Matt Frazier posted to the Mandiant blog recently regarding sharing indicators of compromise...the graphic in the post is an excellent example that demonstrates multiple sources of data. Looking at the graphic and understanding that not everything can be included (for the sake of space), I can see file system metadata, metadata from the EXEs themselves, and partial Registry data included as "indicators". In addition to what's there, I might include the Registry key LastWrite times, any Prefetch files, etc., and then look for "nearby" data, such as files being created in Internet cache or an email attachments directory.

Consider the Trojan Defense. With multiple data sources from the system, as well as potentially from outside the system, it would stand to reason that the relative confidence level and context of the data, based on individual ratings for sources as well as a cumulative rating for the data as a whole, would be of considerable value, not only to the analyst, but to the prosecutor. Or perhaps the defense. By that I mean that as much as most of us would want to have a bad guy punished, we also would not want to wrongly convict an innocent person.

In summary, I really see this sort of thought and analysis process as a viable tool. I think that many analysts have been using this to one degree or another, but maybe hadn't crystallized this in their minds, or perhaps hadn't vocalized it. But I also think that incorporating this into a level of training closer to the initial entry point for analysts and responders would go a long way toward advancing all analysis work. Whether as organizations or individuals, effort should be directed toward investigating and developing/supporting methods for quickly, efficiently, and accurately collecting the necessary information...I'd hate to see something this valuable fall by the wayside and not be employed, simply because someone thinks that it's too hard to learn or use.

2 comments:

darren_q said...

Hi Harlan,

Thankfully the intelligence analysis process is not hard to teach, learn, nor hard to apply (at least it wasn't for me) and has been around a long time. I did my first training in 1994, which was the Anacapa Sciences course, based on a course from the 1970's (wow, still relevant too). Anacapa still do training, and at one stage had an introductory course available for free on the website.

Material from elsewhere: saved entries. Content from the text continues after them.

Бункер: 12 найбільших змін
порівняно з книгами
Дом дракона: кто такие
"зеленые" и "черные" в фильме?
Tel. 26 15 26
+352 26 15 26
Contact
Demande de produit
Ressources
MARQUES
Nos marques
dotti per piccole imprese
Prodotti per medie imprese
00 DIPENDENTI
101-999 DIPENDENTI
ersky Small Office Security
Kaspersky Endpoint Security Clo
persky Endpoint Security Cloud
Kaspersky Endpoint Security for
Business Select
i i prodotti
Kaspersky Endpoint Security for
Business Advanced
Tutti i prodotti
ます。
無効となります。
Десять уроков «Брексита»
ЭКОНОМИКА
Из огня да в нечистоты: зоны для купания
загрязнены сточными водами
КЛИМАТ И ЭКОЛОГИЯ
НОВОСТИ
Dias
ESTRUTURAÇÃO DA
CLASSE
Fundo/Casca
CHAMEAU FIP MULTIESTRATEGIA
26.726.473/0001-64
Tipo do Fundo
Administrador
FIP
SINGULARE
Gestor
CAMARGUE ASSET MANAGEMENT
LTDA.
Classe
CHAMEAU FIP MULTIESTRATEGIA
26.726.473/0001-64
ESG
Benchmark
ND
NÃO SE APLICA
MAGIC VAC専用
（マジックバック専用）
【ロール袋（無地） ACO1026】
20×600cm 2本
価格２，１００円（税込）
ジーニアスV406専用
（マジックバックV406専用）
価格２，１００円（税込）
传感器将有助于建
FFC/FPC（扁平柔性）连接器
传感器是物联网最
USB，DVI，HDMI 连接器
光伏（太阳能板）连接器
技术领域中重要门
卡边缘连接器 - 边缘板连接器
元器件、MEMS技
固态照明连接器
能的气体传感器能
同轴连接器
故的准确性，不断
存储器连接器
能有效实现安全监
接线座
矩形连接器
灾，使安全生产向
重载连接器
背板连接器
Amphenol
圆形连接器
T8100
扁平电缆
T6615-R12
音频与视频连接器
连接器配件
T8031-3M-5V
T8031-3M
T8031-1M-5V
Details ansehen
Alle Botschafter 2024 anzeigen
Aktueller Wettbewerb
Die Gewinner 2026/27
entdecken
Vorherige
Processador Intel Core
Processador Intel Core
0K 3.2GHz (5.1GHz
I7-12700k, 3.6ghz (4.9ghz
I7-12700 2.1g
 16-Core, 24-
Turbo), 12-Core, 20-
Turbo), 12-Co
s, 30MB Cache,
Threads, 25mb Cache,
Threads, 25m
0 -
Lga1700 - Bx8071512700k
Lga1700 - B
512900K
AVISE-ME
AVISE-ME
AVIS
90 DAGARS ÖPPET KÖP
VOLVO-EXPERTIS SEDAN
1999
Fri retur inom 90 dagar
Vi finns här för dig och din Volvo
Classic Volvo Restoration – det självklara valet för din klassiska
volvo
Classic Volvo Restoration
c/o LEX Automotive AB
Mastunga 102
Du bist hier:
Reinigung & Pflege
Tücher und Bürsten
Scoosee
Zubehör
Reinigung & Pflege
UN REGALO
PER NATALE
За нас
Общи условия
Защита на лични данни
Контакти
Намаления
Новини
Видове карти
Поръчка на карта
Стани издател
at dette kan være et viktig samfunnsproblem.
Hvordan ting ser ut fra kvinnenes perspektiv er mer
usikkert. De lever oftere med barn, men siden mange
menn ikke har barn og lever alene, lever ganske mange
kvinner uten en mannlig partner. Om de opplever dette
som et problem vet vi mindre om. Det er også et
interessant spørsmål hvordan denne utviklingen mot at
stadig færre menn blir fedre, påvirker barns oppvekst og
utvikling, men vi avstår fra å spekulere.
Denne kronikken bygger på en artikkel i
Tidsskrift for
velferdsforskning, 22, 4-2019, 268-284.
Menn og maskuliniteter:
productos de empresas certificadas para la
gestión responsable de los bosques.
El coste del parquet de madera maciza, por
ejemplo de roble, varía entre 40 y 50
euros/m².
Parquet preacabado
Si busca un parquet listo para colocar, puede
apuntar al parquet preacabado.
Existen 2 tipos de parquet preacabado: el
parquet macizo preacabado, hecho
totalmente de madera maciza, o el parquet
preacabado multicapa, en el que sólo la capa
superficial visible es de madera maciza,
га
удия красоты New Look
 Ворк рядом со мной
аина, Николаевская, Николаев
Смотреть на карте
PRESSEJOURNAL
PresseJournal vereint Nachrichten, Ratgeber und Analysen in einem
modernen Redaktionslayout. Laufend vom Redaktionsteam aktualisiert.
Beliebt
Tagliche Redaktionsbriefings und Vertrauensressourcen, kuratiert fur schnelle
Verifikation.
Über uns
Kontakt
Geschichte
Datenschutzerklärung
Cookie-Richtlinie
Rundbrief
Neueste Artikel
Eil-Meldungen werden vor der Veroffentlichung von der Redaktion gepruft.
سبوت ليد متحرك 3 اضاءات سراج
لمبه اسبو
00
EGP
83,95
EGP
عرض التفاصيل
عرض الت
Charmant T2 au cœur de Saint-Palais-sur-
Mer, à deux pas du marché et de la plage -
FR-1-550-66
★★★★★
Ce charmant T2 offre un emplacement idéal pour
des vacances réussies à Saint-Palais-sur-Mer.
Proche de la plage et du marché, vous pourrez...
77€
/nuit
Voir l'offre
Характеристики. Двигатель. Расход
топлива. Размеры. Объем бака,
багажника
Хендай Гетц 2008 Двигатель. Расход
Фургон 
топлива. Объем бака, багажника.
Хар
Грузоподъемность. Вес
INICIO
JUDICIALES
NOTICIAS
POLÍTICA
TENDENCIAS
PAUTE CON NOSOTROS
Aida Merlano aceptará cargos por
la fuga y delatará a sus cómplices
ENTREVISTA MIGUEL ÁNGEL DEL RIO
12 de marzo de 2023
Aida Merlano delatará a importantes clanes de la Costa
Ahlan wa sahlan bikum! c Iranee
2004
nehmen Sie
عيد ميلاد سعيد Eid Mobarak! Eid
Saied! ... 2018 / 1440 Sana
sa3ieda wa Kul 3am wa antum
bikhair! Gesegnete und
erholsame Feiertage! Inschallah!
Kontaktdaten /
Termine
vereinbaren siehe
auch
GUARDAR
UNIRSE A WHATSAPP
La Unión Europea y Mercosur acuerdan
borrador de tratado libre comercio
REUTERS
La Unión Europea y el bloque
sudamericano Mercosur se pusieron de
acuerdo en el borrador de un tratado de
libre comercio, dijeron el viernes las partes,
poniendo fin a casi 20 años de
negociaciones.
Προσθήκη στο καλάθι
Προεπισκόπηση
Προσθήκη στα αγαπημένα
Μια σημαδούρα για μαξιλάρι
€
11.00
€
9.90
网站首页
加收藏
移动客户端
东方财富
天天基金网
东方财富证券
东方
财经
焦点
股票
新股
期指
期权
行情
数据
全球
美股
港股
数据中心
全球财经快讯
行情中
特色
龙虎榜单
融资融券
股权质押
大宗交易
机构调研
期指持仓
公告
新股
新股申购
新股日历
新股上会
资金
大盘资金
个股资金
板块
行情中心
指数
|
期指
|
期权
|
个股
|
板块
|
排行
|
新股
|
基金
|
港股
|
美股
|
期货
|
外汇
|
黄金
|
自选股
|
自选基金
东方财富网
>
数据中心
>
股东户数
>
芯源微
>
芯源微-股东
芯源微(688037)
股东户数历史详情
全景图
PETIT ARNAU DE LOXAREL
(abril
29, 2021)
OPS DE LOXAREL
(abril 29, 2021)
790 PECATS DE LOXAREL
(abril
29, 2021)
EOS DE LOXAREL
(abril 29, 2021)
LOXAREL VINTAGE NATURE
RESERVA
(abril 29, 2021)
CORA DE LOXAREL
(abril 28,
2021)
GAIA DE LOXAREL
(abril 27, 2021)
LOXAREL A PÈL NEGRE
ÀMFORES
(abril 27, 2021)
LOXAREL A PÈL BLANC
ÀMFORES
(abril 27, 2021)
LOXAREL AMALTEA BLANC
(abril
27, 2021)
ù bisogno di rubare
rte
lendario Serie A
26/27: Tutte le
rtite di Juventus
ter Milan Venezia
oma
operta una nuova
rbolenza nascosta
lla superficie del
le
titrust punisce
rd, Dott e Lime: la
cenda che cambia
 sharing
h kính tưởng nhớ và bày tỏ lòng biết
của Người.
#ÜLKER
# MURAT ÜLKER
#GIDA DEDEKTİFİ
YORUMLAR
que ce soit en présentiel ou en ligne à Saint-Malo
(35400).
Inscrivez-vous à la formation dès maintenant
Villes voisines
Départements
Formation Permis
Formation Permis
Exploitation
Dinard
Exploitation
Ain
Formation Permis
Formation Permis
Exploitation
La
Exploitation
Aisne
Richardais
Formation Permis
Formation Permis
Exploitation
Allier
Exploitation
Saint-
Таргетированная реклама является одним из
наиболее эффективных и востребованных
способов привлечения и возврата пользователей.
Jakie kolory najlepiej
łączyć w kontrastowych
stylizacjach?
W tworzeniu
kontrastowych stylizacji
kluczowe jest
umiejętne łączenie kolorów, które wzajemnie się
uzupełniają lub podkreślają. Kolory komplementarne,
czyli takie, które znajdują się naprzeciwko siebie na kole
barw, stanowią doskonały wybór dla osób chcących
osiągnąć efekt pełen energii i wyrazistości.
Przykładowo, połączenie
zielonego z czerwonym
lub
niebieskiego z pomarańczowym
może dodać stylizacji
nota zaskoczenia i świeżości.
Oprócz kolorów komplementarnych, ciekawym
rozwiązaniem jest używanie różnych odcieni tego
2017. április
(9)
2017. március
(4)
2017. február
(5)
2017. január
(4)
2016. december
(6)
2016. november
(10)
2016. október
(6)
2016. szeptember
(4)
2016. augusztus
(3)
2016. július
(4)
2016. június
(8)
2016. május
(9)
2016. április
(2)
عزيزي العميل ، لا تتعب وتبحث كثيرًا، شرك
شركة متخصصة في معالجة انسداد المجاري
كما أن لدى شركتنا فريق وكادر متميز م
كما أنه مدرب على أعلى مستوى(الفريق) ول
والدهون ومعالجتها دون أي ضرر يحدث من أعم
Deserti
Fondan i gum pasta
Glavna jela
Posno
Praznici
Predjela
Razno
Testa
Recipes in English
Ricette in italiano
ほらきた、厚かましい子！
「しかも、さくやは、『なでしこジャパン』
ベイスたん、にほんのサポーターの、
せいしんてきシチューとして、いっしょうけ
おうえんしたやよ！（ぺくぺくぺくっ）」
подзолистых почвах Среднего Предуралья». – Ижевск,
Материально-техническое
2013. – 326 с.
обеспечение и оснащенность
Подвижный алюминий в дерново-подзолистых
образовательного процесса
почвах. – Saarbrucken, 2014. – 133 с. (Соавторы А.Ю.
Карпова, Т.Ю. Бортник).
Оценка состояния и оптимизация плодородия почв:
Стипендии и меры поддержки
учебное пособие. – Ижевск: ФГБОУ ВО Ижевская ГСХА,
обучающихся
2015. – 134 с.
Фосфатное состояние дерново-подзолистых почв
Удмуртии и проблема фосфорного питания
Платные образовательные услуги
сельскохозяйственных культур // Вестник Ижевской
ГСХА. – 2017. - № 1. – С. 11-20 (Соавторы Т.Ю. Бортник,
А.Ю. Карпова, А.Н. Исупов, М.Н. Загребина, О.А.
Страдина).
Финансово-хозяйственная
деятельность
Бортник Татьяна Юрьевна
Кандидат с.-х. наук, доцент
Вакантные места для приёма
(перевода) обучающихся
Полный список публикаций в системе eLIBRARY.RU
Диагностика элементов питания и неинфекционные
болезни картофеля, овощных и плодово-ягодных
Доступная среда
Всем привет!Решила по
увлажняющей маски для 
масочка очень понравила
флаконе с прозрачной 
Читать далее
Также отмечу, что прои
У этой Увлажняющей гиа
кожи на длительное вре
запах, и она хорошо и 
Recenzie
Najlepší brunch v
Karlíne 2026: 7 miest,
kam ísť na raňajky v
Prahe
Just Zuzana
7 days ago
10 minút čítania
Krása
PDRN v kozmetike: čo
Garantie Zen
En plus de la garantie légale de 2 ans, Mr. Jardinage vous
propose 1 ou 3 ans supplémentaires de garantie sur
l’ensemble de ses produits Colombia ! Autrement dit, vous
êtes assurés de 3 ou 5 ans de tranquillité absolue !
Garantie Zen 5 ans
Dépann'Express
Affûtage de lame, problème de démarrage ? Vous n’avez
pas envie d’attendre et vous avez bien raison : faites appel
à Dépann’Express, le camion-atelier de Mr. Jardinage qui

i2 also offer training, but is focused on their analyst notebooks product, rather than general thinking and analysis, even though it does touch on the intelligence cycle.

Otherwise, if you want to fly me over I'll run some courses, and I'd even throw in digital analysis for free! (I've been involved in intelligence training, investigator training and forensic analysis training, so have no problem combining the three)

Seriously, I'm working on writing up the methodology I use for digital analysis, which is based on the intelligence analysis process (and includes timelines, which was part of the course in the 70's). The problem is I keep adding more and more to it, and is getting quite lengthy. Perhaps it's not as simple as I think, or I need to simplify things from the level of detail I'm including.

Anyway, more great food for thought, thanks!

regards,
Darren

H. Carvey said...

...the intelligence analysis process is not hard to teach...

Perhaps not, but that's not the totality of the process. Over the years, I've observed analysts and wondered why, in many cases, their view of available data sources is, shall we say, "limited".

...I'm working on writing up the methodology...

Have you considered writing the methodology up succinctly, and then using the additional information as examples and case studies?